Carlos Nepomuceno, professor e pesquisador no Instituto de Inteligência Coletiva (Brasil), co-autor do livro "Conhecimento em Rede" responde, neste artigo, a uma provocação de Henrique Antoun, professor da Universidade Federal do Rio de Janeiro: "o usuário que colabora [em sites colectivos, como a Wikipédia] é colaborador ou apenas um otário?". Segundo Nepomuceno, desenham-se duas teorias: a hipótese do elevador, em que, perante um problema que urge solucionar, todos falam.

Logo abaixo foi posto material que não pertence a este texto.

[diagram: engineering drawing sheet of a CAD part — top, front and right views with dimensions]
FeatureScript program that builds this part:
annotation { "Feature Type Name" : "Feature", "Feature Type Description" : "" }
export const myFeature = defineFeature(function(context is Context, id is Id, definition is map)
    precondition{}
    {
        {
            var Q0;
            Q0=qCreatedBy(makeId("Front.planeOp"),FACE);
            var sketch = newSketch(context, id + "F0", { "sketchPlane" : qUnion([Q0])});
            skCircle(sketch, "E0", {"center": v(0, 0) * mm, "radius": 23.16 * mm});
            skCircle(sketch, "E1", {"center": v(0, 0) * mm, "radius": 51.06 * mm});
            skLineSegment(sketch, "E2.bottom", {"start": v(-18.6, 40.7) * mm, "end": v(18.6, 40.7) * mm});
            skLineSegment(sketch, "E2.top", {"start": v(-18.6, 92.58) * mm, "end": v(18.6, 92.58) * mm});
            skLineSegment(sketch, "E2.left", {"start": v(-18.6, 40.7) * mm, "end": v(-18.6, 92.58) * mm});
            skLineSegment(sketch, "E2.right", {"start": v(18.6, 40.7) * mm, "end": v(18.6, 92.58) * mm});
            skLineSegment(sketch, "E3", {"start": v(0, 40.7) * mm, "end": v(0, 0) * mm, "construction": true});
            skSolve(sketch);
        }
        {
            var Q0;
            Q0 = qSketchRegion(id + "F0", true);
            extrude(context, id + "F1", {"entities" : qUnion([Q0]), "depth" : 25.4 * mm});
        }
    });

Num elevador é normal ficarem as pessoas com o olhar vidrado, incapazes de olhar nos olhos os companheiros que compartilham o espaço, ameaçados que se sentem pela proximidade violadora do seu espaço de respiração pessoal. Contudo, quando o elevador pára, subitamente, encravado em terra de ninguém, todos falam. Todos dão a sua opinião. Todos raciocinam colectivamente mesmo que da conversa nada saia de efectivamente praticável. Assim nasceram os fóruns da Internet. Incapazes de resolver um problema, as pessoas viram-se para Santo Google. Quando Santo Google não ajuda, vai-se a um fórum. Deixa-se a questão. E, com sorte, entre opiniões mal informadas, encontramos a saída que procuramos. A gratidão que nasce do alívio de encontrarmos uma resposta predispõe-nos, depois, a também ajudar outros que venham à procura de ajuda. Lemos as suas perguntas. Por vezes, fazemos a simples pesquisa que o pobre em dúvida não conseguiu, por inépcia, fazer. Ajudamos os outros mesmo que nada ganhemos em troca. Mas esta teoria parte sempre da possibilidade de nos virem, alguma vez, também a socorrer. O altruísmo (ou a qualidade de ser otário, segundo Antoun) não é completo.

 

Resta a teoria de que participa na rede quem procura amor na suas várias formas. Como quem frequenta discotecas, pubs e bares, à procura de alguém a quem se possa mostrar. Alguém que olhe para nós e diga: ah, tu existes. Não tenho a menor das dúvidas de que esta teoria, incorporando a primeira hipótese do elevador, é mais abrangente, explica mais casos. É a mais adequada. Mas não explica tudo.

 

Não explica o facto de o contribuinte da Wikipédia ser, geralmente, anónimo...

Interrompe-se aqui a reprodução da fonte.